A new report released today by the Council of Economic
Advisors provides hard evidence that the tax relief signed into law by
the President last year is creating jobs, has provided a powerful
economic stimulus, has softened the recession, and has laid the
foundation for long run economic growth. According to the report:
The tax relief will have helped the
private sector create 800,000 more jobs than there otherwise would
have been by the end of 2002.
Tax relief
has raised the prospects of a solid recovery in 2002 by boosting
economic growth by 0.5 percentage point, lifting the expected growth
rate from 2.2 percent to 2.7 percent.
Without tax relief, third-quarter growth
would have been much worse, contracting at a 2.5 percent annual rate
instead of the reported 1.3 percent rate. And, in the fourth quarter,
real GDP would have fallen 1 percent instead of the advance estimate
of 0.2 percent growth.
Other Key Facts From the New CEA Report
Tax relief has provided powerful
stimulus for the future, with reductions in marginal tax rates that
improve incentives and leave in the hands of Americans a greater share of their own money to spend on
consumption, education, retirement investment, or whatever else they
may prefer.
The tax relief has provided
valuable stimulus to economic activity in the short run. The quick
enactment last year of the President's tax relief plan softened the
recessionary headwinds in 2001 and has helped to put the economy on
the road to recovery in 2002.
The timing of
the tax rebates and the reductions in withholding proved propitious:
they added significant economic stimulus by boosting consumers'
purchasing power during a period of sluggish economic activity.

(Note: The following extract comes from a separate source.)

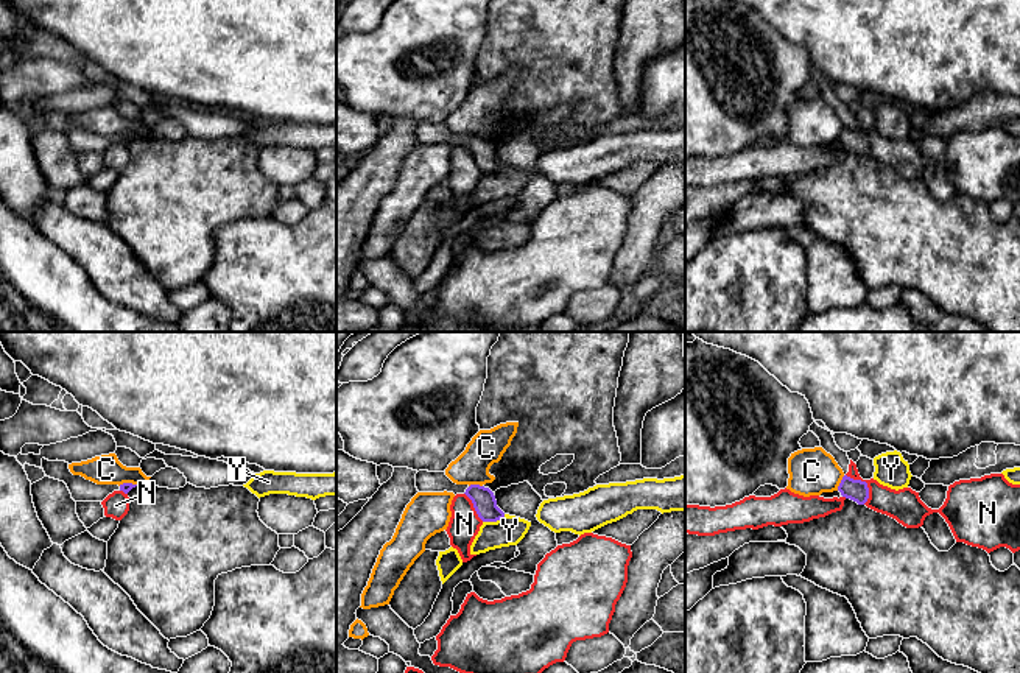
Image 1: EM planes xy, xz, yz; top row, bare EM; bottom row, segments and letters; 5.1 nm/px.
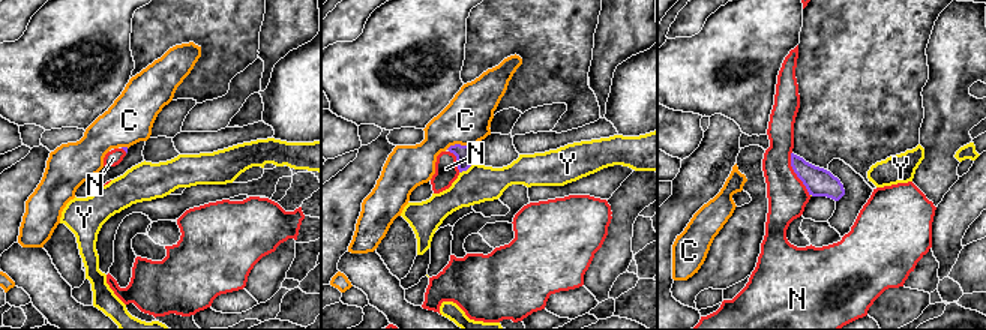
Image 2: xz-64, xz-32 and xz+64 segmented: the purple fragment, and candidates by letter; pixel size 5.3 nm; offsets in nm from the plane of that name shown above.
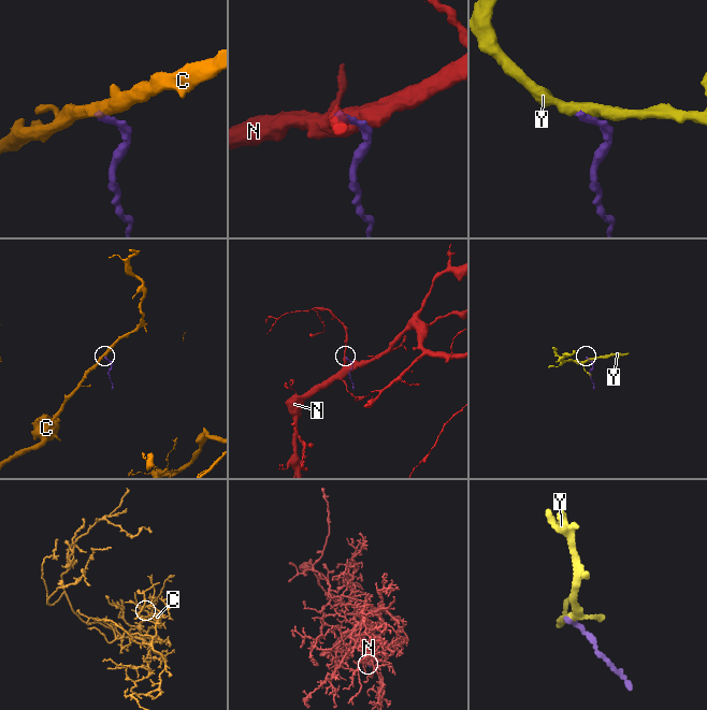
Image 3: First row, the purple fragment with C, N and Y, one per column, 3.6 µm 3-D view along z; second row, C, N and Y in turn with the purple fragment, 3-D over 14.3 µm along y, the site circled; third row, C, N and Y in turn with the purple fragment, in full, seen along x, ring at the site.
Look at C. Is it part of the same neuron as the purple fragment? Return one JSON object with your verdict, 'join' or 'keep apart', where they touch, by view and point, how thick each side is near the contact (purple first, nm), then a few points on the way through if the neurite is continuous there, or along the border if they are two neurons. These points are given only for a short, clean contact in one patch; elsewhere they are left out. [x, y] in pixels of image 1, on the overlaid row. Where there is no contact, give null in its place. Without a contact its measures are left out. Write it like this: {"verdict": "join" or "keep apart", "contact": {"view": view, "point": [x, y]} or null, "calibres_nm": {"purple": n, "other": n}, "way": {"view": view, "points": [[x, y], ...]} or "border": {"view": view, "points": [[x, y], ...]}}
{"verdict": "keep apart", "contact": {"view": "yz", "point": [840, 483]}, "calibres_nm": {"purple": 110, "other": 240}, "border": {"view": "yz", "points": [[844, 475], [837, 489]]}}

The 2001 tax rate reductions were just the
first step in a series of income tax rate reductions to be phased in
by 2006; by that year the 39.6 percent tax rate will have dropped to
35 percent, the 36 percent rate to 33 percent, the 31 percent rate to
28 percent, and the 28 percent rate to 25 percent. The future rate
cuts increase expected disposable income.
Tax relief is strengthening families and has
reduced the burden of financing education. The marriage penalty was
reduced for earned income credit recipients, and the child tax credit increased from $500 to
$600 per child in 2001 and will gradually increase to $1,000 by 2010.

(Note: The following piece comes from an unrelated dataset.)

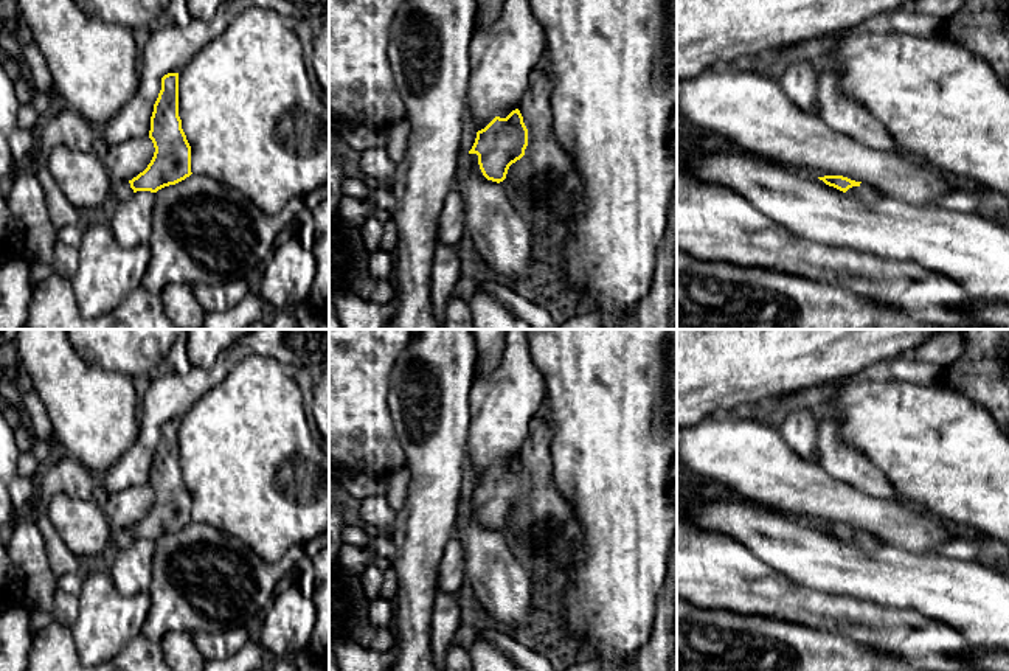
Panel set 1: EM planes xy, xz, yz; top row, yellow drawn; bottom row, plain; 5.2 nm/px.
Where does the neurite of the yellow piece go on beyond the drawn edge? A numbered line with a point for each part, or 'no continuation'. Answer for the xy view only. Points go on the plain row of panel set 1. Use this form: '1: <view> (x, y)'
1: xy (123, 539)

Adoption credits have been doubled in 2002 from $5,000 per child in
2001; in addition, this credit will apply to more taxpayers because the income threshold at which
the credit begins to be phased out is $150,000, up from $75,000.

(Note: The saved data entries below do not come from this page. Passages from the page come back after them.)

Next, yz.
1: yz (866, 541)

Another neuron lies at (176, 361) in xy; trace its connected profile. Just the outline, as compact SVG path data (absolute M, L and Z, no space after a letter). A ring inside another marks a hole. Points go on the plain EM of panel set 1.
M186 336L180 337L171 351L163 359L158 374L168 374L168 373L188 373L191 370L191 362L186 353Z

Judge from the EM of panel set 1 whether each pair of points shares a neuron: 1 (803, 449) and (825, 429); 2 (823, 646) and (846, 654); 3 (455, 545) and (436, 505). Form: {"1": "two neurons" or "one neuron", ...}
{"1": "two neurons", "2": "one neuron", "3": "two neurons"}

Contribution limits for education savings accounts (formerly called
educational IRAs) were raised to $2,000, and distributions were made
non-taxable. The law also increased the income phase-out range for
student loan interest deductions and made certain higher education
costs tax-deductible for households with less than $130,000 in income.
Raising taxes, as many in Congress advocate,
would not only lower long-run growth prospects but also jeopardize a
recovery. An increase in taxes would sap the economy of demand, as
individuals and small businesses would see a decline in their
after-tax income. Raising taxes could also adversely affect consumer
and business confidence about the future.